Excerpt below:
The micro multiband methodology (µMBI), as applied in this study, represents a novel protocol that remains in the early stages of development. To the best of our knowledge, this is the first study to systematise the application of multiband techniques at the microscopic scale using portable digital microscopes, and to describe a complete operating protocol for their use in the technical analysis of paintings on translucent supports. This approach opens up a largely unexplored field of research, offering significant potential for experimentation, methodological refinement, and validation of results.
End of Excerpt.
Recorded data below:
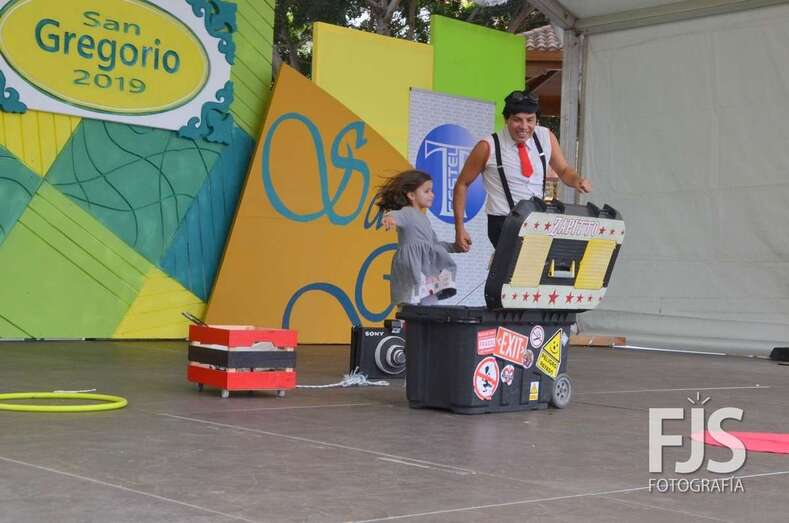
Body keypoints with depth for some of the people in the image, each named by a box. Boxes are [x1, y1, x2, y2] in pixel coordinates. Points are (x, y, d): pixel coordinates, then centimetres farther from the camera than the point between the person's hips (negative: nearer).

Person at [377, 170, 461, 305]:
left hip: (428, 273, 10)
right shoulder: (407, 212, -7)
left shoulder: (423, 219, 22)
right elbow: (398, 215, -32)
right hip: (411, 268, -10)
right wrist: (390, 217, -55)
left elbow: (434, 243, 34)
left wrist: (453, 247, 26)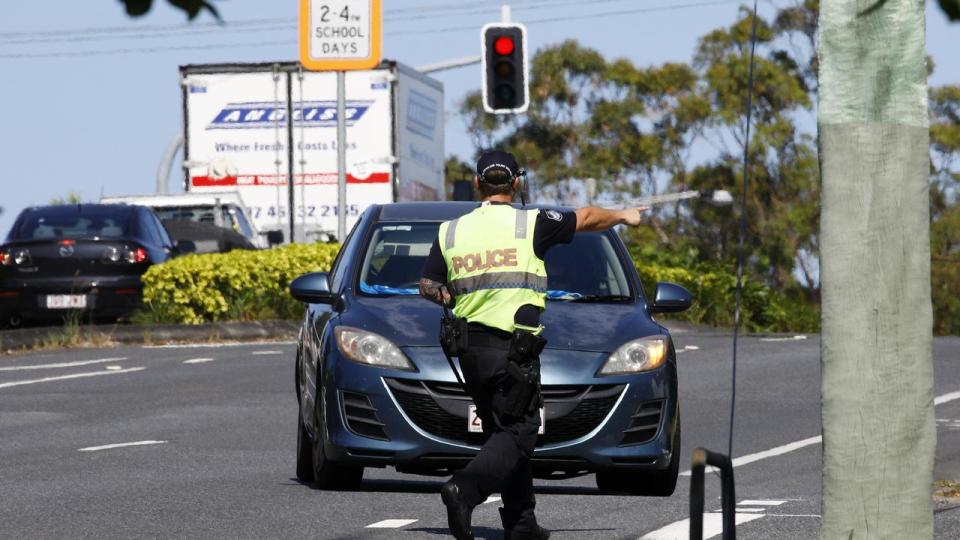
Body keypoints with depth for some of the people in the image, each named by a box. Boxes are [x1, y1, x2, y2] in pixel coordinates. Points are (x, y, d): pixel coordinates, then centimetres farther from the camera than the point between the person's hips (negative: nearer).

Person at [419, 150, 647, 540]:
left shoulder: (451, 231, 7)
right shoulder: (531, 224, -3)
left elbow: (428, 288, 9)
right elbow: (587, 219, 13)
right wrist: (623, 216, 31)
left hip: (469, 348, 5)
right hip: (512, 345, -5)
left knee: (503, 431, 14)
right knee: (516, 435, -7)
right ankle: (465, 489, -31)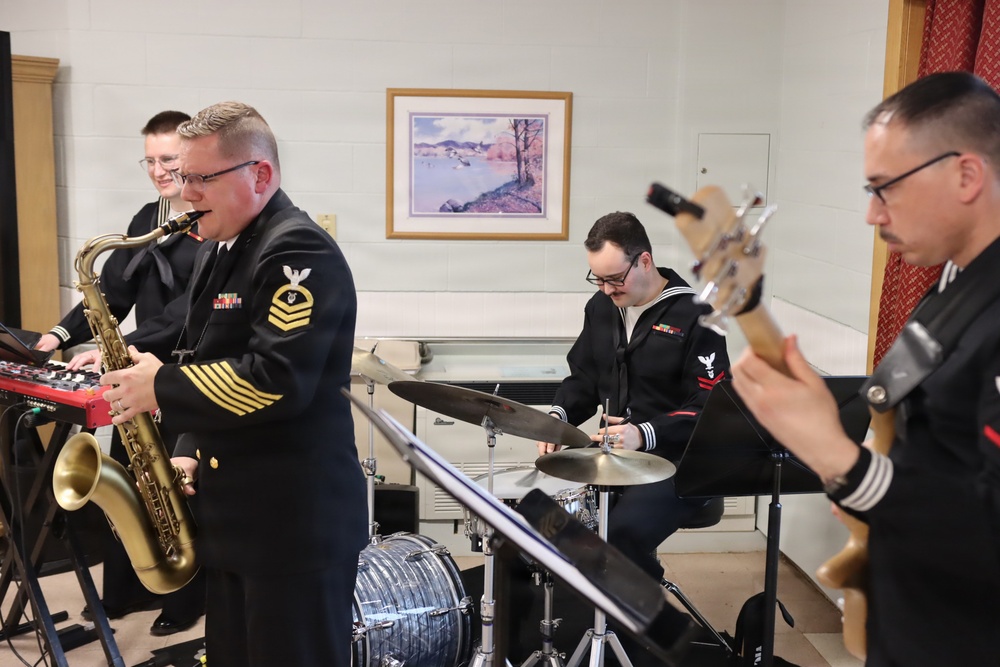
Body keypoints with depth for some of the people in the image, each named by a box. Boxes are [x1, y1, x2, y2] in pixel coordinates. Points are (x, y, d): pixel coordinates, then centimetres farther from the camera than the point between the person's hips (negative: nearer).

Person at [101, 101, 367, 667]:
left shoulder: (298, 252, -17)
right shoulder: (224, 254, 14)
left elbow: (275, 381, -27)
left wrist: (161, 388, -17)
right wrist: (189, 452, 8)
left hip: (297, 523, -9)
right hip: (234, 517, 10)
End of Recorded data.
## Exercises to complete
- A) According to the µMBI excerpt, on what kind of supports are the paintings analyzed?
- B) Mark each statement yes or no against the µMBI excerpt, quoting the words that decide it: (i) The µMBI protocol is presented as a fully established method. (ii) The multiband techniques are applied with portable digital microscopes. (iii) The approach is said to lead into a field that has already been well studied.

## Expected outputs
- A) Translucent supports.

- B)
(i) No: "remains in the early stages of development"
(ii) Yes: "using portable digital microscopes"
(iii) No: "a largely unexplored field of research"